Another recent NIDA study looking at Medicare prescription drug data found that opioid prescriptions were significantly down in states with access to medical cannabis.

Even the DEA, which has yet to budge on its position that marijuana should remain a Schedule I drug, recently began approving more growers to meet the rising demand from researchers. As of now, the only approved source of cannabis for research purposes is a lab at the University of Mississippi.

Yet others in the federal government, including Attorney General Jeff Sessions, remain unconvinced that tight controls on marijuana should be lifted.

"I am astonished to hear people suggest that we can solve our heroin crisis by legalizing marijuana so people can trade one life-wrecking dependency for another," Sessions said at a recent conference for Virginia law enforcement officials

For researchers like Abrams, the strict controls on cannabis limit his ability to study the drug.
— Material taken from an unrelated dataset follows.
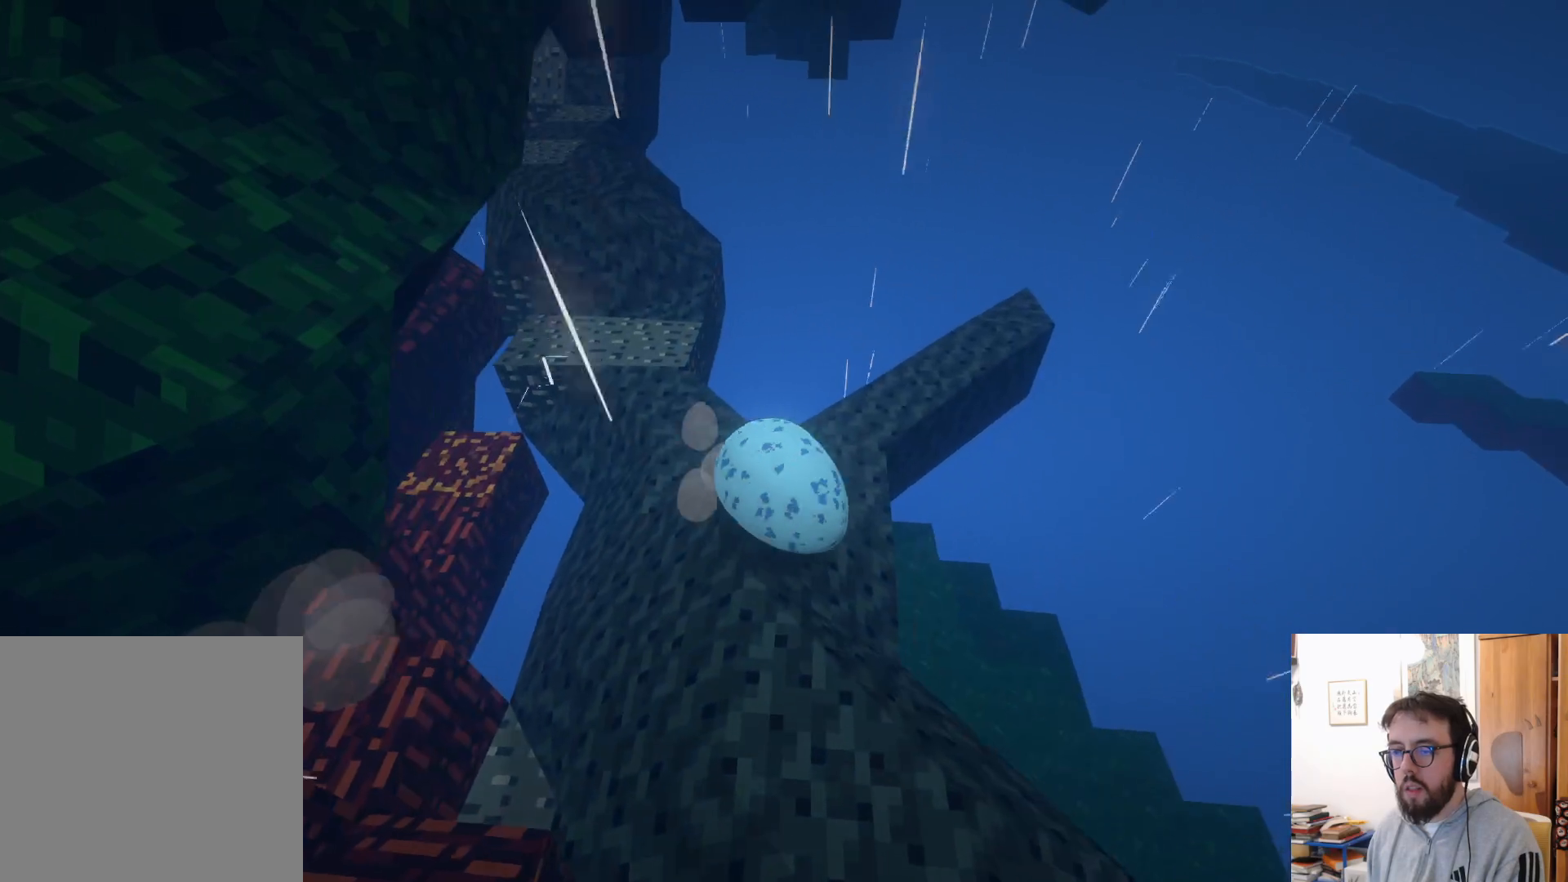
{"buttons": ["L3"], "left_stick": "down-left", "right_stick": "left", "events": [[16, "right_stick", "center"], [33, "L3", "down"], [300, "right_stick", "left"], [400, "left_stick", "down-left"]]}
He not only needs to get approval from a handful of government agencies, but it can also take a long time to obtain the product and there are limited strains available for testing.

“As long as we have the DOJ making decisions as opposed to scientists and physicians, something is broken,” he said.

But Abram says those hoops are worth jumping through given the potential he sees in the plant.

“It’s a lot of work and there are a lot of barriers, but I still think that they’re worth trying to overcome to answer important questions,” he said.

Angeline Bernabe also contributed to this report.